### Tasks to complete:
(A) In the passage about pediatric brain tumor research, condense the paragraph beginning "Faltings brings with him to Zhao's lab" into a short list that keeps its main facts.
(B) Extend the passage about pediatric brain tumor research with another paragraph or two that pick up after its final sentence.

##### Selected text

With his most recently secured funding, a three-year U.S. Department of Defense (DoD) Rare Cancers Research Program Idea Development Award totaling $499,800, Zhao continues his research to understand and explain the molecular processes responsible for CPC. Through his work, he hopes to uncover therapeutic targets for the development of safer and more effective therapies to suppress tumor growth without damaging children’s developing brains.

A key investigator in Zhao’s cancer research lab is Lukas Faltings, a student in his third year of NYITCOM’s D.O./Ph.D. program (osteopathic medicine/medical and biological sciences). Faltings uses molecular biology assays, in-vitro culture experiments, and animal models to understand the development of CPC.

ChoroidPlexusTumorsUnderAMicroscopeChildhoodCancerAwareness2023

Choroid plexus tumors (teal) receive a treatment to restore multicilia (yellow), which was shown to decrease tumor growth.

Faltings brings with him to Zhao’s lab his experience and skills gleaned from a neurosurgical-oncology clinical research fellowship at Lenox Hill Hospital in New York City, where he worked with brain tumor patients. He says it was those patients with glioblastoma, a high-grade, aggressive brain tumor, who had a profound effect on his decision to pursue physician-scientist training.

As the research team leverages developmental biology to understand CPC on a biological level, Faltings is using his involvement in the lab to bolster his Ph.D. dissertation research, which he hopes to defend in summer 2024. His thesis work explores the interplay of critical transcription factors in CPC development.

“I am interested in studying tumor heterogeneity and cancer biology. Working in Professor Zhao’s lab has enabled me to study these topics while contributing research on a rare tumor that has devastated patients with poor outcomes for decades,” says Faltings. “There are many ‘whys’ left in brain cancer, and those who have to face these diagnoses are relying on us to answer these questions.”

In June, Faltings participated in the Pediatric Neuro-Oncology Research Conference in Washington, D.C., where he delivered his oral presentation, “Dissecting Cellular Differentiation Heterogeneity in Choroid Plexus Carcinoma Pathogenesis.” He discussed the work he and Zhao’s research team are performing to understand the dynamics of the cell population within CPC.

Looking back on the Washington, D.C., conference and the presentations and physicians he witnessed, Faltings says the future of pediatric brain cancer looks promising as researchers collaborate to better understand these tumors and guide novel treatments.

##########
##### Material supplied

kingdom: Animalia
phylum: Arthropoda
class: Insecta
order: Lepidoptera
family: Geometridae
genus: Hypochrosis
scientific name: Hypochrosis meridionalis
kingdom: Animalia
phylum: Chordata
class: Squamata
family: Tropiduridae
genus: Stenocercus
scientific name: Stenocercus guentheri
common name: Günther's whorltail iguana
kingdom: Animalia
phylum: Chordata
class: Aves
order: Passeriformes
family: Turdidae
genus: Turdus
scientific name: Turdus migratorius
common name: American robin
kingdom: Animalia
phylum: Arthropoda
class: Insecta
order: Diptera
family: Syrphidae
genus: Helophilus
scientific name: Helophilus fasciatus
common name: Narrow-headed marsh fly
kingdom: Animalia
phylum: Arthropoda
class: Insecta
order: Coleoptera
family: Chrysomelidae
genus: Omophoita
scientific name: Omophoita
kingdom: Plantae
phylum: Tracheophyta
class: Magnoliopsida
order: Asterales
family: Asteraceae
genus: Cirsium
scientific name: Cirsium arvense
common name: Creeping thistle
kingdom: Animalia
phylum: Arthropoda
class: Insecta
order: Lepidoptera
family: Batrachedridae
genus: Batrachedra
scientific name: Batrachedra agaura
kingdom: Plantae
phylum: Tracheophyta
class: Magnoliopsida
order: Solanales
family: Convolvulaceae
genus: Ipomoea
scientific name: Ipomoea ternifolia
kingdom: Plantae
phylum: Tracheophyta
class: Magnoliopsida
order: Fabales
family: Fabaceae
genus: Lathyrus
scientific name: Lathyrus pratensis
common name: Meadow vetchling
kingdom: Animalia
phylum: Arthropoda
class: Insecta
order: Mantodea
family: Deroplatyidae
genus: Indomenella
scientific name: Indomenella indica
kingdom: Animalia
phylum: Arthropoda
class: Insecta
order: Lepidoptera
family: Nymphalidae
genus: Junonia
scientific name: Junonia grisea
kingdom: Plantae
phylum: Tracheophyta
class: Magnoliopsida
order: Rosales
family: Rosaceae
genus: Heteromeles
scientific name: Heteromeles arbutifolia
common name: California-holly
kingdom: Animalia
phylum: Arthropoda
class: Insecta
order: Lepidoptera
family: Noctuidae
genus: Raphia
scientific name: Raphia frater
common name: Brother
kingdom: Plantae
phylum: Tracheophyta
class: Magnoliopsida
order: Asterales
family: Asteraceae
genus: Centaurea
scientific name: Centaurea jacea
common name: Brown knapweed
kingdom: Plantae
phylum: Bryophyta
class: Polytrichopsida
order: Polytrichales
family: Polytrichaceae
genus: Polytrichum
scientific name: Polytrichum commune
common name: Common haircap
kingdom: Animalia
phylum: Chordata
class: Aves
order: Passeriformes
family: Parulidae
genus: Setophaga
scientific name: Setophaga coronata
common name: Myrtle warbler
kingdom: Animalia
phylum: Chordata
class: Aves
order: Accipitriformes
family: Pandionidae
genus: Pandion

##########

### Expected responses:
(A)
- Faltings previously held a neurosurgical-oncology clinical research fellowship at Lenox Hill Hospital in New York City.
- There he worked with brain tumor patients and gained experience and skills he now brings to Zhao's lab.
- Patients with glioblastoma, a high-grade, aggressive brain tumor, strongly influenced his decision to pursue physician-scientist training.

(B)
Further supplementing his studies was Faltings’ July trip to Hamburg, Germany, where he spoke at the University Medical Center Hamburg-Eppendorf on his work in Zhao’s lab to understand the biology of CPC. Faltings is no stranger to Hamburg. In 2022, he presented a poster detailing the critical role of the transcription factor Sox2 in CPC at the International Symposium on Pediatric Neuro-Oncology.

Once he is out in the field as a full-fledged physician-scientist, a highly trained clinician who treats patients and conducts skilled biomedical research, Faltings says he will be tackling one of the challenges seen in many aggressive brain tumors—heterogeneity. That is, not all cells within a tumor are the same, but they function as a unit to inflict devastating consequences.

“I plan to investigate how we can leverage our knowledge of these diverse tumor compartments to predict tumor evolution and treatment response,” says Faltings, whose goal is to become a practicing surgeon-scientist offering patients personalized cancer care by bridging advancements in biomedical research and clinical trials. “I am drawn to the combination of oncology and surgery. Currently, my top specialty of interest is neurosurgery.”

But until he is ready to graduate, Faltings continues his research with Zhao, studying CPC, learning new techniques, improving his skills, and making connections with fellow researchers.

“Childhood cancer awareness is so important to me,” he says. “The work we are doing in studying CPC is crucial because no one with a rare cancer diagnosis should feel like they are forgotten.”